As described, the new paper will be what the industry refers to as a “faux alt” — a “youth-oriented” weekly that attempts to imitate genuine alternative papers such as the Phoenix. A press release announcing the change says the new publication will include coverage of the local arts scene, as well as “household tips and repair ideas . . ., budget tips, . . . (and) recipes” targeted at 27- to 37-year-old people living between Brunswick and Old Orchard Beach, and inland from Portland to Windham.
Similar efforts by other daily-newspaper companies around the country have resulted in terrible failures, including the closure of the Miami Herald’s Street Weekly in January 2005, after six years of financial losses. And this January, the Tampa Tribune’s attempt, Orange, folded after just 20 weeks of publication. Industry statistics show that daily newspaper readership is nose-diving — especially among younger audiences. These faux alts are an admitted marketing ploy to deliver younger readers to advertisers.
The Press Herald has tried before: in the early ’90s (going up against the alternative Casco Bay Weekly in its heyday) the daily planned Go magazine as a stand-alone publication, but after suffering low newsrack pickup, it was demoted to an entertainment insert in the Thursday Press Herald.

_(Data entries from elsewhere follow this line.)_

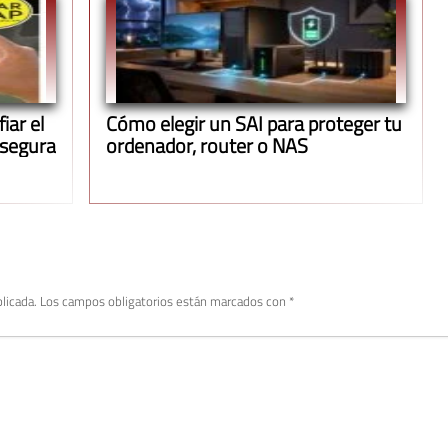
iar el
Cómo elegir un SAI para proteger tu
 segura
ordenador, router o NAS
licada.
Los campos obligatorios están marcados con
*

And in the summer of 2006, there was the Old Port Times, an advertorial product covering Portland night life that appeared briefly and has never again been heard from.
The staff of the new paper will be substantially the same staff as worked at the Community Leader, a three-year-old effort by a division of the Press Herald to attack the Forecaster (owned by the Lewiston Sun Journal, making the Leader part of a daily newspaper battle-by-proxy) in its home turf of Falmouth and Freeport.
In a letter to readers in last week’s final edition of the Community Leader, its publisher — who is keeping his job — outright admitted that former readers and advertisers “are in good hands with the Press Herald and our competitive publishers” — meaning the Forecaster and the Sun Journal won, hands down.
The new weekly publication’s name reflects the Press Herald’s apparent plan: Switch. And while the paper, like its daily parent, will likely depend at least in part on sources answering questions over the phone, Switch’s top brass appear to be following the Press Herald execs’ lead on handling calls they get from reporters — which is not to return them at all.